Render the data from the line containing "Jahresbilanz 2024" to the line containing "tầng bao gồm", both included, as a numbered list with blank lines omitted. Leave the pictures out of your answer.

(DATA TO PROCESS Opens)

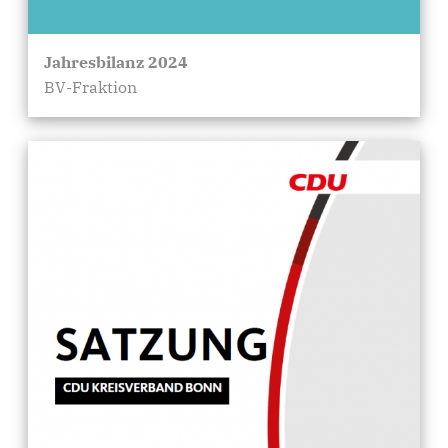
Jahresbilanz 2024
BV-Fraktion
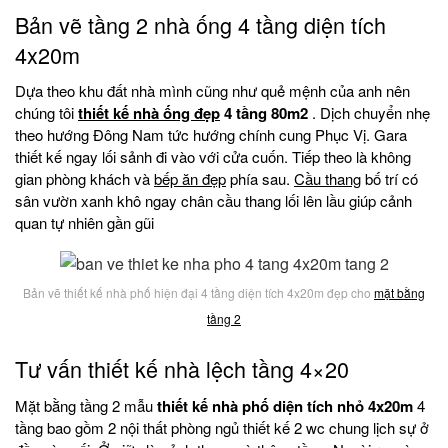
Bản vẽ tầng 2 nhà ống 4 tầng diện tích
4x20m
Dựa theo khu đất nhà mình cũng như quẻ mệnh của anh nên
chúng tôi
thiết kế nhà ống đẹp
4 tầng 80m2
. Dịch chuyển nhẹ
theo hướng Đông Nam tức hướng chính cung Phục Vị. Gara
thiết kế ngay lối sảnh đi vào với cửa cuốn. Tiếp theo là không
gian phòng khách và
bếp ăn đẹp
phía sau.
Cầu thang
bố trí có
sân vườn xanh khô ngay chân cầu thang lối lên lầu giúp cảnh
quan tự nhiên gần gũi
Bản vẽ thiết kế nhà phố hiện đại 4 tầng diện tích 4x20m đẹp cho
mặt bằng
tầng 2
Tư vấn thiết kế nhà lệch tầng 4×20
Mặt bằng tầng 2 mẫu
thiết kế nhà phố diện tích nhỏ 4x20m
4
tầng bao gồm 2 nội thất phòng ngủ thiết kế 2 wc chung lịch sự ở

(DATA TO PROCESS Closes)
(DATA TO PROCESS Opens)

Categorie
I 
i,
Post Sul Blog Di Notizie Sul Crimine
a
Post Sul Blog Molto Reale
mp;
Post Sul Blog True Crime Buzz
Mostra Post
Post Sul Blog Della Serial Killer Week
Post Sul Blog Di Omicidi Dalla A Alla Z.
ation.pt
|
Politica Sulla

(DATA TO PROCESS Closes)

RESPONSE BOX:
1. Jahresbilanz 2024
2. BV-Fraktion
3. Bản vẽ tầng 2 nhà ống 4 tầng diện tích
4. 4x20m
5. Dựa theo khu đất nhà mình cũng như quẻ mệnh của anh nên
6. chúng tôi
7. thiết kế nhà ống đẹp
8. 4 tầng 80m2
9. . Dịch chuyển nhẹ
10. theo hướng Đông Nam tức hướng chính cung Phục Vị. Gara
11. thiết kế ngay lối sảnh đi vào với cửa cuốn. Tiếp theo là không
12. gian phòng khách và
13. bếp ăn đẹp
14. phía sau.
15. Cầu thang
16. bố trí có
17. sân vườn xanh khô ngay chân cầu thang lối lên lầu giúp cảnh
18. quan tự nhiên gần gũi
19. Bản vẽ thiết kế nhà phố hiện đại 4 tầng diện tích 4x20m đẹp cho
20. mặt bằng
21. tầng 2
22. Tư vấn thiết kế nhà lệch tầng 4×20
23. Mặt bằng tầng 2 mẫu
24. thiết kế nhà phố diện tích nhỏ 4x20m
25. 4
26. tầng bao gồm 2 nội thất phòng ngủ thiết kế 2 wc chung lịch sự ở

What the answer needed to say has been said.